:: Brief ::
Reproduce each line below with no alterations.

:: Records shown ::
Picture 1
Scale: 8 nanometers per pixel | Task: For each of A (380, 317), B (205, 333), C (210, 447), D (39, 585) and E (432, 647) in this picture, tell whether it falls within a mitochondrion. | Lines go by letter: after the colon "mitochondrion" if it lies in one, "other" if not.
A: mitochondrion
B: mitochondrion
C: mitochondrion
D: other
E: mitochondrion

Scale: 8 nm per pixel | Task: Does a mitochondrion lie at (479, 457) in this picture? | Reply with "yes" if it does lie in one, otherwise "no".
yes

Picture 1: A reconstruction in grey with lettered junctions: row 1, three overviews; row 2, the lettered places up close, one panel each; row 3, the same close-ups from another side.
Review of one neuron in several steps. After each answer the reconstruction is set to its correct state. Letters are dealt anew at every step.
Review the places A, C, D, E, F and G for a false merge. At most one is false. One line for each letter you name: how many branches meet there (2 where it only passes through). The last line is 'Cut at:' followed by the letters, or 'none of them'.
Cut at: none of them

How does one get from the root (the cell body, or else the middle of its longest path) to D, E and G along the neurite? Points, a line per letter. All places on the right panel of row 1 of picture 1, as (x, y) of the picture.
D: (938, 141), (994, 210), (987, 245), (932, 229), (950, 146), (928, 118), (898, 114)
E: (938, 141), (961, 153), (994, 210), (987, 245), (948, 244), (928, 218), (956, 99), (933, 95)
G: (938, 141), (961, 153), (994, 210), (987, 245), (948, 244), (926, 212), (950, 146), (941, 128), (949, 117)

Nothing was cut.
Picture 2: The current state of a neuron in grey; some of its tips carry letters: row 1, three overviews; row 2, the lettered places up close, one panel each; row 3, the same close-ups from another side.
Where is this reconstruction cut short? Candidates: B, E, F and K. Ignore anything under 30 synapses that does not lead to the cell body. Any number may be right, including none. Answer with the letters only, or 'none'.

:: Exercise solution ::
Picture 1
Scale: 8 nanometers per pixel | Task: For each of A (380, 317), B (205, 333), C (210, 447), D (39, 585) and E (432, 647) in this picture, tell whether it falls within a mitochondrion. | Lines go by letter: after the colon "mitochondrion" if it lies in one, "other" if not.
A: mitochondrion
B: mitochondrion
C: mitochondrion
D: other
E: mitochondrion

Scale: 8 nm per pixel | Task: Does a mitochondrion lie at (479, 457) in this picture? | Reply with "yes" if it does lie in one, otherwise "no".
yes

Picture 1: A reconstruction in grey with lettered junctions: row 1, three overviews; row 2, the lettered places up close, one panel each; row 3, the same close-ups from another side.
Review of one neuron in several steps. After each answer the reconstruction is set to its correct state. Letters are dealt anew at every step.
Review the places A, C, D, E, F and G for a false merge. At most one is false. One line for each letter you name: how many branches meet there (2 where it only passes through). The last line is 'Cut at:' followed by the letters, or 'none of them'.
Cut at: none of them

How does one get from the root (the cell body, or else the middle of its longest path) to D, E and G along the neurite? Points, a line per letter. All places on the right panel of row 1 of picture 1, as (x, y) of the picture.
D: (938, 141), (994, 210), (987, 245), (932, 229), (950, 146), (928, 118), (898, 114)
E: (938, 141), (961, 153), (994, 210), (987, 245), (948, 244), (928, 218), (956, 99), (933, 95)
G: (938, 141), (961, 153), (994, 210), (987, 245), (948, 244), (926, 212), (950, 146), (941, 128), (949, 117)

Nothing was cut.
Picture 2: The current state of a neuron in grey; some of its tips carry letters: row 1, three overviews; row 2, the lettered places up close, one panel each; row 3, the same close-ups from another side.
Where is this reconstruction cut short? Candidates: B, E, F and K. Ignore anything under 30 synapses that does not lead to the cell body. Any number may be right, including none. Answer with the letters only, or 'none'.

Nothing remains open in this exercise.